Фрагмент текста:

'''

Sтраница Основного Sмысла

10 июня 2013 года

Поиск смысла жизни в литературе

Лев Толстой

Проблема поиска смысла жизни в России «ребром» была поставлена в период интенсивного осмысления национальной идентичности – это 60-е годы XIX века. До этого, вроде бы, все было более-менее ясно: борись с супостатом внешним и внутренним… А тут оказалось, что не так-то уж это и однозначно, и не сидит ли «супостат» в каждой русской душе?

Самым активным правдоискателем был Лев Толстой. Он это делал филигранно – заставлял героев рассуждать о смысле жизни так, что читатель сглатывал эти рассуждения как неотъемлемую часть сюжета. Князь Андрей и Пьер стоят на мосту и смотрят на чудесный пейзаж вокруг. Пьер с жаром объясняет другу новые смыслы, обретенные им в масонской компании: «Надо жить, надо верить…» Андрей невольно улыбается: «Да это учение Гердера». Но Пьеру все равно, чьи мысли он повторяет, – ведь главное в смыслоискательстве – пропустить через себя.

'''

Фрагмент данных:

'''

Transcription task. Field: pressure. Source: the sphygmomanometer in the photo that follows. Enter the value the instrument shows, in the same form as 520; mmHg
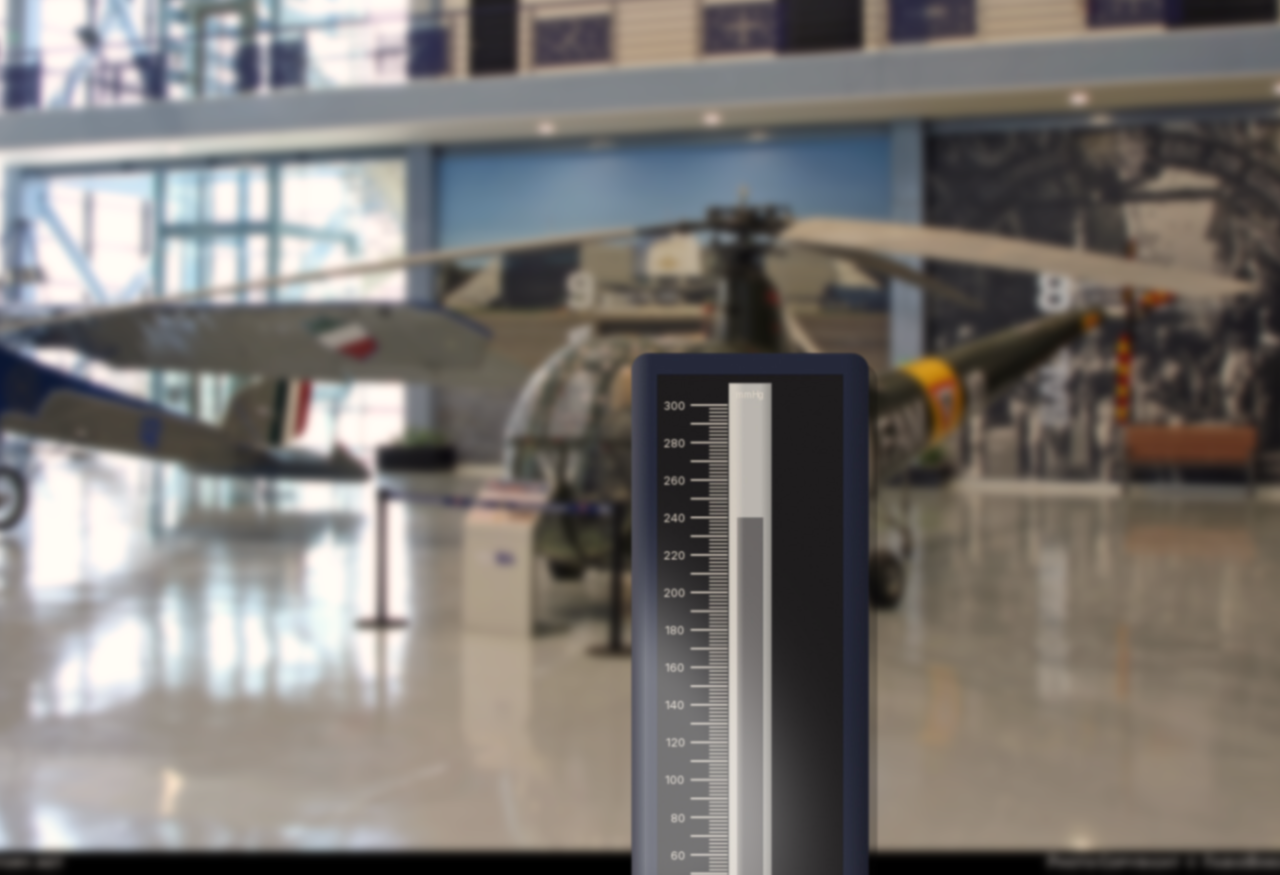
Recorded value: 240; mmHg
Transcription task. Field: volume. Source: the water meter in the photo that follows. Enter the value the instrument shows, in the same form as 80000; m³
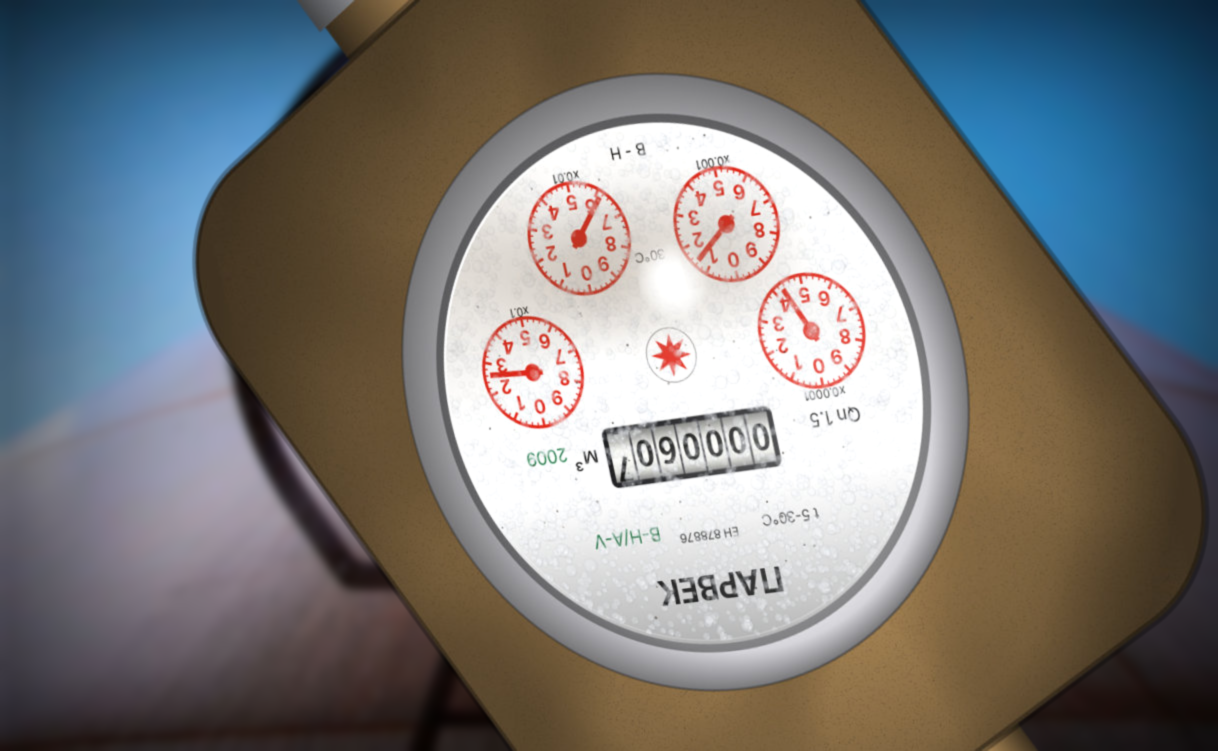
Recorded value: 607.2614; m³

'''

Список заданий:
- a) Повторите слово в слово отрывок из текста о поиске смысла жизни в литературе, от «Sтраница Основного Sмысла» до «каждой русской душе?» включительно.
- b) Подхватите текст о поиске смысла жизни в литературе и напишите продолжение после его последней фразы.

Ответы на задания:
- a)
Sтраница Основного Sмысла

10 июня 2013 года

Поиск смысла жизни в литературе

Лев Толстой

Проблема поиска смысла жизни в России «ребром» была поставлена в период интенсивного осмысления национальной идентичности – это 60-е годы XIX века. До этого, вроде бы, все было более-менее ясно: борись с супостатом внешним и внутренним… А тут оказалось, что не так-то уж это и однозначно, и не сидит ли «супостат» в каждой русской душе?

- b)
Однако если обобщать, мы увидим, что народ был центром притяжения любого смыслостроительства в те времена. Поиском занимался «кающийся дворянин» (почти все наши писатели, и даже разночинцы, чувствовали свою «вековую вину» перед народом, который их кормил-поил, а сам был темен и забит). Таков поиск смысла у Достоевского (в «Преступлении и наказании» речь идет о любви – но любовь к Соне становится для героя аналогом любви к народу – неслучайно каторжные относятся к Соне как к Богоматери, руки ей целуют и готовы на нее молиться). Но таков же и поиск Чернышевского, Салтыкова-Щедрина, даже Лескова (он самый критичный – и все же) и многих других. Получается, смысл в том, чтобы достичь единения с народным миропониманием. Тургенев здесь, конечно, был «адвокатом дьявола» – на все «хорошее», что можно было о народе сказать, находилась у него бочка дегтя (очень показателен спор Базарова с Павлом Петровичем о народе). Но ведь не так «Отцы и дети», как «Записки охотника» восприняты были в качестве манифеста смыслостроения.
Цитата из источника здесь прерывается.